In Kubernetes, the soft affinity feature refers to a way of guiding the Kubernetes Scheduler to make a decision about where to place Pods based on preferences, rather than strict requirements. This preference helps to increase the likelihood of co-locating certain Pods on the same node, while still allowing the Kubernetes Scheduler to make adjustments based on resource availability and other constraints. For more information, see Affinity and anti-affinity.
Limitations
The following are the limitations of support for soft affinity and anti-affinity support:
These operators are not supported: DoesNotExist, Gt, and Lt.
Multiple weight parameters for node and Pod affinity are not supported.
Soft anti-affinity doesn’t check or match for the label selector coming from a different Deployment.

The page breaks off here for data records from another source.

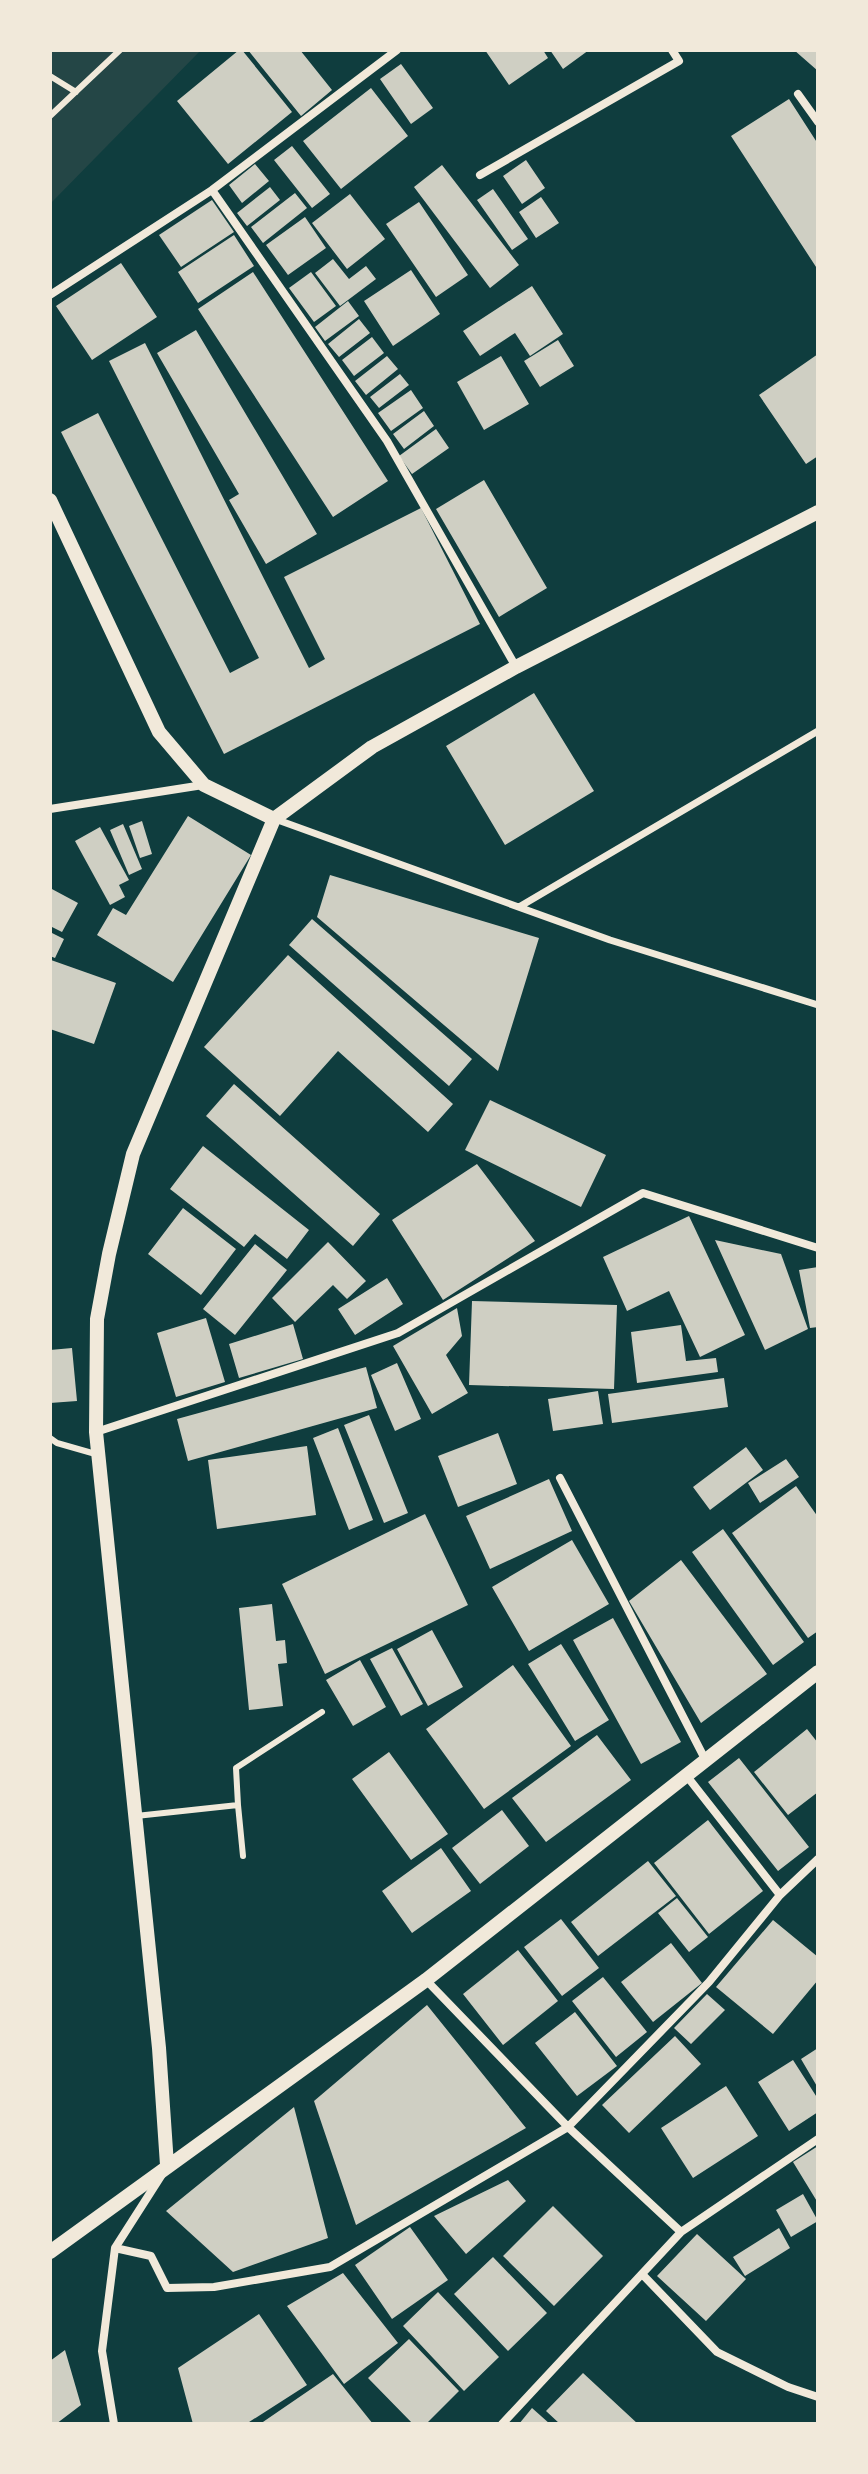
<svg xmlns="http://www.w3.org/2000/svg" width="868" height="2474" font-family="Ubuntu,sans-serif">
<rect width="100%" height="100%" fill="#0f3d3e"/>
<!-- green -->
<path fill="#244646" d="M 50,50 L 201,50 L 50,204 Z"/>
<!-- building -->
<path fill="#cfcfc3" d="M 239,50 L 242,50 L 292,112 L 228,164 L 177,101 Z
M 248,50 L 300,50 L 332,90 L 301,116 Z
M 485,50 L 543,50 L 548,58 L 509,85 Z
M 550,50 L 589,50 L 563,69 Z
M 794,50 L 818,50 L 818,71 Z
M 401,64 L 433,108 L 411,124 L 380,79 Z
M 371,88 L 408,136 L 341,189 L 303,141 Z
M 789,99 L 818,144 L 818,270 L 731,136 Z
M 292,146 L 330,194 L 312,208 L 274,160 Z
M 526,160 L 545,188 L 522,204 L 503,176 Z
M 255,164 L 269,181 L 242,203 L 229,185 Z
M 442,165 L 519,265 L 490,288 L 414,187 Z
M 270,187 L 280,200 L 247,226 L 237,213 Z
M 493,189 L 528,239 L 512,250 L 477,200 Z
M 295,193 L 307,208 L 263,243 L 251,227 Z
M 350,194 L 385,239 L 347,269 L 312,223 Z
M 541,197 L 559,223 L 536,238 L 519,212 Z
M 212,200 L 234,232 L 181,267 L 159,235 Z
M 419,202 L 468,275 L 436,297 L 386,224 Z
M 305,217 L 326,248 L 288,275 L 266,245 Z
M 234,235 L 254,266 L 198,303 L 178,272 Z
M 333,259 L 349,279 L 366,266 L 376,279 L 340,306 L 315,273 Z
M 121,263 L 157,317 L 92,360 L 56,306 Z
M 411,270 L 440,314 L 393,346 L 364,301 Z
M 253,272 L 388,481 L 333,517 L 198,309 Z
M 311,272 L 336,306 L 314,322 L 289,288 Z
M 532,286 L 563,334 L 530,356 L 515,333 L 480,356 L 463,331 Z
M 348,301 L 359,316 L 325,341 L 315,327 Z
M 359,319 L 370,333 L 339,357 L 328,344 Z
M 196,330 L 317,534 L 266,564 L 229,500 L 239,494 L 157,353 Z
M 372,337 L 384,353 L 354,376 L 342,360 Z
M 558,340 L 574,366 L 540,387 L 524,361 Z
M 145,343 L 309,668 L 325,659 L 284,577 L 421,508 L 480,624 L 224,754 L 61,432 L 98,413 L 230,673 L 259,658 L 109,361 Z
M 818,354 L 818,456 L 806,464 L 759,395 Z
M 387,356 L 398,369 L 366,395 L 355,381 Z
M 501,356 L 529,404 L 484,430 L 457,382 Z
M 400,374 L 409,385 L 379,408 L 370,397 Z
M 411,390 L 423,408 L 391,431 L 378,413 Z
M 424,411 L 434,426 L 404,449 L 393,434 Z
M 436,429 L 449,448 L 412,474 L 399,456 Z
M 484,480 L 547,588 L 499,617 L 436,509 Z
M 534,693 L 594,791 L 505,845 L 446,746 Z
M 188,816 L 251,855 L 173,982 L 97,935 L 113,908 L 126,915 Z
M 142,821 L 152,854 L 140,858 L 129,826 Z
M 123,824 L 142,869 L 129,875 L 110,830 Z
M 100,827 L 129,880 L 119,885 L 125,897 L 110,905 L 75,841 Z
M 330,875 L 539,938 L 498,1071 L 317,917 Z
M 50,888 L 78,903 L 62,932 L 50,926 Z
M 312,919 L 472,1059 L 449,1086 L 289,945 Z
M 50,932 L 64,939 L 55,958 L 50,956 Z
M 288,955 L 453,1104 L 428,1132 L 338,1051 L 280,1116 L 204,1047 Z
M 51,960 L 116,983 L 94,1044 L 50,1029 Z
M 234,1084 L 380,1214 L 353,1246 L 206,1116 Z
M 490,1100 L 606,1155 L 581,1207 L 465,1150 Z
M 203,1146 L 309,1230 L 287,1259 L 255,1234 L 244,1247 L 170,1189 Z
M 477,1164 L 535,1241 L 443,1300 L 392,1220 Z
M 183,1208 L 236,1249 L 201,1295 L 148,1254 Z
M 689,1216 L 745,1335 L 700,1357 L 669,1291 L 627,1311 L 603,1257 Z
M 715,1240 L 781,1254 L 808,1329 L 765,1350 Z
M 328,1242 L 366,1281 L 347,1299 L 333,1285 L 295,1322 L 272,1298 Z
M 255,1244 L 287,1270 L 235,1335 L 203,1309 Z
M 818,1267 L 818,1327 L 810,1328 L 799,1270 Z
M 387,1278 L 403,1304 L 355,1335 L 338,1309 Z
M 472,1301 L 617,1305 L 614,1389 L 469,1385 Z
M 457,1308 L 462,1336 L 446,1355 L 468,1393 L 432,1414 L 393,1346 Z
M 206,1318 L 225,1382 L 176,1397 L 157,1333 Z
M 293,1324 L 303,1359 L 239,1378 L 229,1344 Z
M 681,1325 L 686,1361 L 716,1358 L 718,1372 L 637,1383 L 631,1332 Z
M 72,1348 L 77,1401 L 50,1403 L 50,1350 Z
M 397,1363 L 421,1419 L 395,1431 L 371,1375 Z
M 366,1367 L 377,1408 L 188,1461 L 177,1419 Z
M 724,1378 L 728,1407 L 612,1423 L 608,1394 Z
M 598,1391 L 603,1424 L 553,1431 L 548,1399 Z
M 369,1415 L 408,1513 L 384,1523 L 344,1425 Z
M 338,1428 L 373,1520 L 349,1530 L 313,1438 Z
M 498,1433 L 517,1484 L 458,1507 L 438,1456 Z
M 307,1446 L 316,1515 L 217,1529 L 208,1460 Z
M 746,1447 L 763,1470 L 710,1510 L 693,1487 Z
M 786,1459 L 799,1477 L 760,1503 L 748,1483 Z
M 549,1479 L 572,1531 L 490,1569 L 466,1516 Z
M 796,1486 L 818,1517 L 818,1631 L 808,1638 L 732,1533 Z
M 425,1514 L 468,1605 L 325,1674 L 282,1584 Z
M 723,1529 L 804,1642 L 773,1665 L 692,1552 Z
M 572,1540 L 609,1604 L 529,1651 L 492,1587 Z
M 681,1560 L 767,1674 L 701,1723 L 629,1601 Z
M 272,1604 L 276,1641 L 285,1640 L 287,1663 L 278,1664 L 283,1706 L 249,1710 L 239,1608 Z
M 613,1618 L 681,1742 L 641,1764 L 573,1640 Z
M 432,1630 L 463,1687 L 428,1706 L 397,1649 Z
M 561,1644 L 609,1720 L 575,1741 L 528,1664 Z
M 392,1648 L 423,1704 L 401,1716 L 370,1659 Z
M 360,1660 L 386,1707 L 353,1726 L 326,1680 Z
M 513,1665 L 571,1746 L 484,1809 L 426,1729 Z
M 807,1729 L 818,1743 L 818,1792 L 788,1815 L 754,1772 Z
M 597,1735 L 631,1780 L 546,1842 L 512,1798 Z
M 389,1752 L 448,1834 L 411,1860 L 352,1779 Z
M 739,1758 L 809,1847 L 778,1871 L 708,1782 Z
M 502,1810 L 529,1846 L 480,1884 L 452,1848 Z
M 708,1820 L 763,1891 L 709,1934 L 654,1863 Z
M 441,1848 L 471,1891 L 412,1933 L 382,1891 Z
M 648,1861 L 676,1896 L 598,1956 L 571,1922 Z
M 677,1898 L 708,1937 L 689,1952 L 658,1913 Z
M 561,1919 L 599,1968 L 562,1996 L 524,1947 Z
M 773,1920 L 818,1957 L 818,1980 L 773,2034 L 716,1987 Z
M 671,1943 L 702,1983 L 653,2022 L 621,1982 Z
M 518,1950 L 558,2001 L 503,2045 L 463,1994 Z
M 603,1977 L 647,2032 L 616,2057 L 572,2001 Z
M 707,1994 L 725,2010 L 691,2044 L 674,2028 Z
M 427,2005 L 526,2128 L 356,2225 L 314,2101 Z
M 575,2012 L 617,2066 L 577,2096 L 535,2043 Z
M 675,2036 L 701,2064 L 629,2133 L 602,2105 Z
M 818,2048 L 818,2088 L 801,2059 Z
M 793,2060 L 818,2099 L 818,2112 L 789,2131 L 758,2082 Z
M 726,2086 L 758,2136 L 693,2178 L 661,2128 Z
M 294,2107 L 328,2238 L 233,2272 L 166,2211 Z
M 818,2146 L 818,2203 L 793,2162 Z
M 508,2180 L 526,2201 L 466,2254 L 434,2216 Z
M 803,2194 L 818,2221 L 791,2237 L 776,2210 Z
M 553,2206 L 603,2256 L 554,2306 L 503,2256 Z
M 410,2227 L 448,2280 L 392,2319 L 355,2265 Z
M 779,2228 L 790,2248 L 745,2276 L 733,2257 Z
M 697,2234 L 746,2279 L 706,2321 L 657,2276 Z
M 493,2257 L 547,2313 L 508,2351 L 454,2294 Z
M 343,2273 L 398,2343 L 344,2384 L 287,2306 Z
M 438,2292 L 499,2357 L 464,2391 L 403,2326 Z
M 259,2314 L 307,2385 L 246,2424 L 193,2424 L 178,2368 Z
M 409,2339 L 459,2391 L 426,2424 L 413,2424 L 368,2378 Z
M 65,2350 L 81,2405 L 56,2424 L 50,2424 L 50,2361 Z
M 583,2373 L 638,2424 L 560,2424 L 546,2411 Z
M 333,2374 L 373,2424 L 260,2424 Z
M 532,2408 L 550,2424 L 519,2424 Z"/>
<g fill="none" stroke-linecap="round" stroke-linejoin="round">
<!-- service -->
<path stroke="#f1e9da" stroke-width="6" d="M 50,76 L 76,92
M 50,116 L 120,50
M 50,1438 L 57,1443 L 99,1455
M 238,1805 L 243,1856
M 136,1816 L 238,1805 L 236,1768 L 322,1712"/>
<!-- pedestrian -->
<path stroke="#f1e9da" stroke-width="7" d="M 275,819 L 610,940 L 818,1005
M 519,907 L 818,731"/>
<!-- minor -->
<path stroke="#f1e9da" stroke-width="8" d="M 798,94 L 818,122
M 480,175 L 679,61 L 672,50
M 212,190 L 387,441 L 516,667
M 50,295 L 212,190 L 397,50
M 50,809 L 203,785
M 96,1432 L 398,1333 L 643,1193 L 818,1248
M 560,1478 L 706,1761
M 686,1775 L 780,1895
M 426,1980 L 568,2127 L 681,2232
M 115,2248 L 151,2256 L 167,2288 L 214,2287 L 330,2267 L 568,2127 L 709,1982 L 780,1895 L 818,1859
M 642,2274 L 717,2352 L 788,2387 L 818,2397
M 114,2424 L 102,2351 L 115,2248 L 161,2176
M 502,2424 L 681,2232 L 818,2139"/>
<!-- tertiary -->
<path stroke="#f1e9da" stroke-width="14" d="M 50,500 L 159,732 L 204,785 L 274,819
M 167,2165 L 159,2048 L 96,1432 L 97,1319 L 109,1254 L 133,1154 L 274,819 L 372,747 L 516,667 L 818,512
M 50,2252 L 426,1980 L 818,1672"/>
</g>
<!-- border -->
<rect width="868" height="2474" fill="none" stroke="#f1e9da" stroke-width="104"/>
</svg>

During a complete cluster restart, if all nodes are not up at the same time, Pods will not be spread across nodes with soft anti-affinity.
After a Pod restart, it might not come back on the same node.
Post downsizing the number of replicas in a Deployment, soft Pod anti-affinity might not delete the Pods in the same order as creation.
As the affinity information is handled in the cache, restarting the robin-server will flush the cache, resulting in scaled-up Pods not being placed as per anti-affinity.
Creating, deleting, or recreating Pods multiple times will not honour soft affinity. Also, you must ensure that the Pods are not in the
Terminating
status when increasing the Pod replicas.Pods will be unequally distributed on nodes when all Pods in a deployment are deleted.